Johannes Vermeer has fascinated a growing number of 21st century viewers with his most intimate depictions of the nature of human existence. The formal perfection of his compositions and the precision of his painting technique, expressing his fantastic narrative ability and accurate realism, have become a quintessential characteristic of the Dutch Golden Age of painting. Nearly 400 years later, Vermeer is still celebrated for his incomparable sense of timelessness, human dignity and unprecedented talent for creating luminosity and purity of color in his scenes.
Although his paintings may seem superficially simple at first, people still identify with the handful of themes from everyday life he covered. He was a highly respected artist of his time, but by the end of the 17th century, Vermeer had mostly faded into obscurity, which is why not much is known about the man he was or how he became in artist. His life as a family father, as an artist and as a man living in the 17th century Delft has been reconstructed with the help of notary documents, but plenty of aspects about his life remain unknown.

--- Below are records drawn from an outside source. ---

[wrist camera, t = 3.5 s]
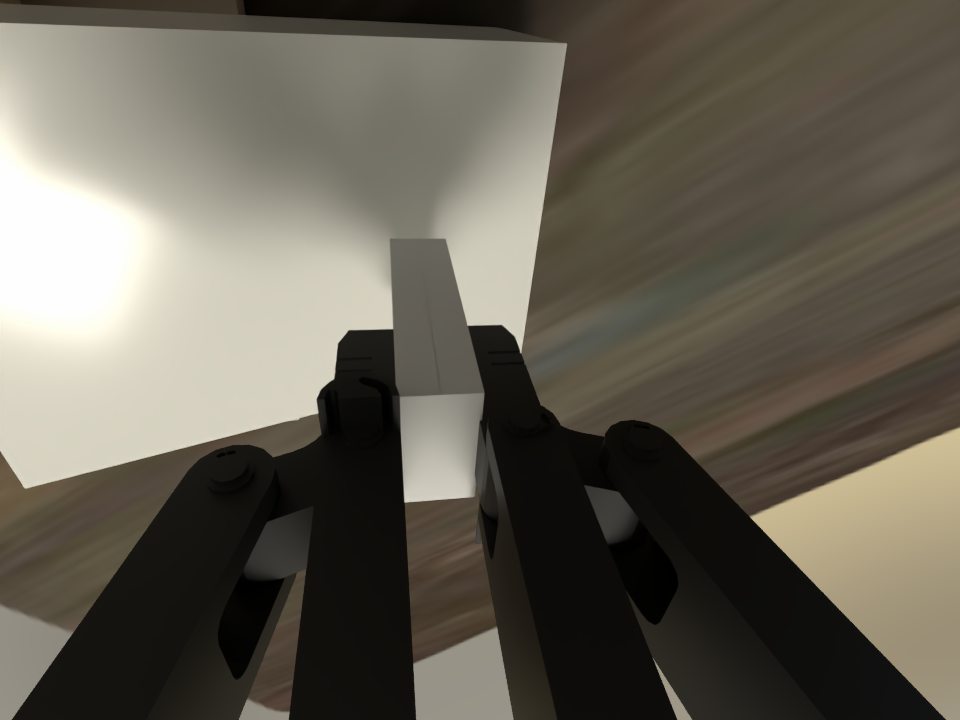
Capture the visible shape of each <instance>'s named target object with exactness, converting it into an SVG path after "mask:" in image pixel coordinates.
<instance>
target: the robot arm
mask: <svg viewBox="0 0 960 720" xmlns="http://www.w3.org/2000/svg"><path fill="white" fill-rule="evenodd" d="M390 260H391V290H392V319H393V329H377V330H349V331H348V332H347V333H346V334H345V336H344V337H343V338H342V339H341V340H340V342H339V343H338V348H337V357H336V366H335V376H334V380H332V381H330V382H329V383H328V384H327V385H325V386H324V387H323V388H322V389H321V390H320V393H319V395H318V397H317V399H316V400H317V407H318V414H319V421H320V427H321V434H322V435H321V436H320V437H318V438H317V439H316V440H315V441H314V442H312V443H310V444H309V445H307V446H306V447H304V448H301V449H298V450H296V451H293V452H290V453H287V454H283V455H280V456H277V457H274V458H273V457H272V456H271V455H270V454H269V453H267V452H266V451H265V450H264V449H262V448H259V447H255V446H252V445H232V446H228V447H225V448H221V449H218V450H215V451H213V452H211V453H210V454H208V455H206V456H204V457H202V458H201V459H199V460H198V461H197V462H196V463H195V464H194V465H193V466H192V467H191V468H190V469H189V470H188V472H187V473H186V475H185V476H184V477H183V479H182V480H181V482H180V483H179V484H178V486H177V487H176V489H175V490H174V492H173V493H172V494H171V496H170V497H169V499H168V500H167V501H166V503H165V504H164V506H163V507H162V508H161V510H160V511H159V513H158V514H157V516H156V517H155V518H154V520H153V521H152V523H151V524H150V525H149V527H148V528H147V530H146V531H145V532H144V534H143V535H142V537H141V538H140V540H139V541H138V542H137V544H136V545H135V547H134V548H133V549H132V551H131V552H130V554H129V555H128V556H127V558H126V559H125V561H124V562H123V563H122V565H121V566H120V568H119V569H118V571H117V572H116V573H115V575H114V576H113V578H112V579H111V580H110V582H109V583H108V585H107V586H106V587H105V589H104V590H103V592H102V593H101V595H100V596H99V597H98V599H97V600H96V602H95V603H94V604H93V606H92V607H91V609H90V610H89V611H88V613H87V614H86V616H85V617H84V619H83V620H82V621H81V623H80V624H79V626H78V627H77V628H76V630H75V631H74V633H73V634H72V635H71V637H70V638H69V640H68V641H67V643H66V644H65V646H64V647H63V648H62V650H61V651H60V653H59V654H58V655H57V657H56V658H55V660H54V661H53V662H52V664H51V665H50V667H49V668H48V669H47V671H46V672H45V674H44V675H43V676H42V678H41V679H40V681H39V682H38V684H37V685H36V686H35V688H34V689H33V691H32V692H31V693H30V695H29V696H28V698H27V699H26V700H25V702H24V703H23V705H22V706H21V707H20V709H19V710H18V712H17V713H16V715H15V716H14V717H13V719H12V720H239V717H240V715H241V712H242V710H243V707H244V705H245V703H246V700H247V698H248V695H249V693H250V690H251V688H252V685H253V683H254V680H255V678H256V675H257V673H258V670H259V668H260V665H261V663H262V660H263V658H264V655H265V653H266V650H267V648H268V645H269V643H270V640H271V638H272V635H273V633H274V630H275V628H276V625H277V623H278V620H279V618H280V615H281V613H282V610H283V608H284V605H285V603H286V600H287V598H288V595H289V593H290V590H291V588H292V585H293V583H294V580H295V578H296V573H297V572H299V571H302V570H304V569H306V577H305V586H304V594H303V603H302V612H301V620H300V629H299V637H298V646H297V654H296V663H295V672H294V680H293V689H292V697H291V706H290V714H289V720H416V709H415V692H414V672H413V653H412V634H411V615H410V596H409V577H408V558H407V540H406V521H405V502H416V501H429V500H441V499H454V498H466V497H475V488H476V484H477V489H478V494H479V500H480V502H479V512H478V521H477V531H476V544H481V540H482V544H483V550H484V556H485V561H486V567H487V572H488V578H489V584H490V589H491V595H492V600H493V606H494V612H495V617H496V623H497V628H498V634H499V640H500V645H501V651H502V656H503V662H504V668H505V673H506V679H507V684H508V690H509V696H510V701H511V706H512V712H513V718H514V720H677V718H676V715H675V713H674V710H673V708H672V705H671V703H670V700H669V698H668V695H667V693H666V690H665V688H664V685H663V683H662V680H661V678H660V675H659V673H658V670H657V668H656V665H655V662H656V663H657V665H658V666H659V668H660V669H661V671H662V673H663V674H664V676H665V677H666V679H667V680H668V682H669V684H670V685H671V687H672V688H673V690H674V691H675V693H676V695H677V696H678V698H679V699H680V701H681V703H682V704H683V705H684V707H685V709H686V710H687V712H688V714H689V715H690V717H691V718H692V720H946V719H945V718H944V717H943V716H942V715H941V714H940V713H939V712H938V711H937V710H936V709H935V708H934V707H933V706H932V705H931V704H930V703H929V702H928V701H927V700H926V699H925V698H924V697H923V696H922V695H921V694H920V692H919V691H918V690H917V689H916V688H915V687H913V685H912V684H911V683H910V682H909V681H908V680H907V679H906V678H905V677H904V676H903V675H902V674H901V673H900V672H899V671H898V670H897V669H896V668H895V667H894V666H893V665H892V664H891V663H890V661H888V659H887V658H886V657H885V656H883V654H882V653H881V652H880V651H879V650H878V649H877V648H876V647H875V646H874V645H873V644H872V643H871V642H870V641H869V640H868V639H867V638H866V637H865V636H864V635H863V634H862V633H861V632H860V631H859V630H858V628H857V627H856V626H855V625H854V624H853V623H852V622H851V621H850V620H849V619H848V618H847V617H846V616H845V615H844V614H843V613H842V612H841V611H840V610H839V609H838V608H837V607H836V606H835V605H834V604H833V603H832V602H831V601H830V600H829V599H828V598H827V596H826V595H825V594H824V593H823V592H822V591H821V590H820V589H819V588H818V587H817V586H816V585H815V584H814V583H813V582H812V581H811V580H810V579H809V578H808V577H807V576H806V575H805V574H804V573H803V572H802V571H801V570H800V569H799V568H798V567H797V565H796V564H795V563H794V562H793V561H792V560H791V559H790V558H789V557H788V556H787V555H786V554H785V553H784V552H783V551H782V550H781V549H780V548H779V547H778V546H777V545H776V544H775V543H774V542H773V541H772V540H771V539H770V538H769V537H768V536H767V534H766V533H765V532H763V530H762V529H761V528H760V527H759V526H758V525H757V524H756V523H755V522H754V521H753V520H752V519H751V518H750V517H749V516H748V515H747V514H746V513H745V512H744V511H743V510H742V509H741V508H740V507H739V505H738V504H737V503H736V502H735V501H734V500H733V499H732V498H731V497H730V496H729V495H728V494H727V493H726V492H725V491H724V490H723V489H722V488H721V487H720V486H719V485H718V484H717V483H716V482H715V481H714V480H713V479H712V478H711V477H710V476H709V475H708V473H707V472H706V471H705V470H704V469H703V468H702V467H701V466H700V465H699V464H698V463H697V462H696V461H695V460H694V459H693V458H692V457H691V456H690V455H689V454H688V453H687V452H686V451H685V450H684V449H683V448H682V447H681V446H680V445H679V444H678V442H677V441H676V440H675V439H674V438H673V437H671V436H670V435H669V434H668V433H666V432H665V431H664V430H662V429H661V428H659V427H657V426H654V425H652V424H650V423H647V422H641V421H636V420H629V421H620V422H618V423H616V424H614V425H612V426H610V428H609V429H608V431H607V432H606V434H605V437H603V436H597V435H592V434H586V433H581V432H577V431H573V430H569V429H567V428H565V427H563V426H560V423H559V421H558V420H557V419H556V417H555V416H554V414H553V413H552V412H550V411H549V410H547V409H546V408H545V407H543V406H541V405H540V402H539V400H538V397H537V394H536V392H535V389H534V386H533V384H532V381H531V378H530V376H529V373H528V370H527V368H526V365H524V360H523V357H522V354H521V353H520V349H519V346H518V344H517V341H516V338H515V336H514V335H513V334H511V333H510V332H509V331H508V330H507V329H506V328H505V327H504V326H503V325H475V326H468V325H467V321H466V317H465V313H464V309H463V305H462V301H461V297H460V293H459V289H458V285H457V282H456V278H455V274H454V270H453V266H452V262H451V258H450V254H449V250H448V246H447V242H446V239H390ZM653 658H654V660H655V662H654V660H653Z"/></svg>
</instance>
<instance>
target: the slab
mask: <svg viewBox="0 0 960 720" xmlns="http://www.w3.org/2000/svg"><path fill="white" fill-rule="evenodd" d="M566 48H567V43H563V42H559V41H555V40H550V39H546V38H542V37H537V36H533V35H528V34H524V33H520V32H515V31H511V30H507V29H502V28H497V27H478V26H458V25H437V24H416V23H395V22H375V21H354V20H333V19H313V18H292V17H271V16H251V15H230V14H209V13H189V12H168V11H147V10H126V9H106V8H85V7H64V6H44V5H23V4H2V3H0V451H1V453H2V454H3V456H4V457H5V459H6V460H7V462H8V463H9V465H10V466H11V468H12V470H13V471H14V473H15V474H16V476H17V477H18V479H19V480H20V482H21V483H22V485H23V486H24V488H25V489H26V488H29V487H33V486H37V485H41V484H45V483H49V482H53V481H57V480H61V479H64V478H68V477H72V476H76V475H80V474H84V473H88V472H92V471H95V470H99V469H103V468H107V467H111V466H115V465H119V464H123V463H127V462H130V461H134V460H138V459H142V458H146V457H150V456H154V455H158V454H161V453H165V452H169V451H173V450H177V449H181V448H185V447H189V446H193V445H196V444H200V443H204V442H208V441H212V440H216V439H220V438H224V437H227V436H231V435H235V434H239V433H243V432H247V431H251V430H255V429H259V428H262V427H266V426H270V425H274V424H278V423H282V422H286V421H290V420H293V419H297V418H301V417H305V416H309V415H313V414H317V413H318V407H317V400H316V399H317V397H318V395H319V393H320V390H321V389H322V388H323V387H324V386H325V385H327V384H328V383H329V382H330V381H332V380H334V376H335V366H336V357H337V348H338V343H339V342H340V340H341V339H342V338H343V337H344V336H345V334H346V333H347V332H348V331H349V330H377V329H393V319H392V290H391V260H390V239H446V242H447V246H448V250H449V254H450V258H451V262H452V266H453V270H454V274H455V278H456V282H457V285H458V289H459V293H460V297H461V301H462V305H463V309H464V313H465V317H466V321H467V325H468V326H475V325H503V326H504V327H505V328H506V329H507V330H508V331H509V332H510V333H511V334H513V335H514V336H515V338H516V341H517V344H518V346H519V349H520V353H521V350H522V343H523V337H524V330H525V323H526V317H527V310H528V303H529V296H530V290H531V283H532V276H533V270H534V263H535V256H536V249H537V243H538V236H539V229H540V222H541V216H542V209H543V202H544V196H545V189H546V182H547V175H548V169H549V162H550V155H551V149H552V142H553V135H554V128H555V122H556V115H557V108H558V101H559V95H560V88H561V81H562V75H563V68H564V61H565V54H566Z"/></svg>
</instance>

Though he was a renowned artist in his hometown during his life, Vermeer died impoverished, and after his death, he was quickly forgotten. In fact, throughout the 18th century, some of his paintings were even attributed to some of his more productive contemporaries. The revival of Vermeer’s reputation did not begin until the 19th century, when art historians started to recognize the extraordinary quality of his surviving works. Once Vermeer's paintings were rediscovered and became appreciated around the world, his artistic genius became clear, and his paintings were compared with the new art of photography. The mystique of the paintings he produced by using the most expensive pigments (such as ultramarine) and the technique of painting with an optical device known as a camera obscura made Vermeer an art pioneer, and it helped distinguish his work from those of his peers.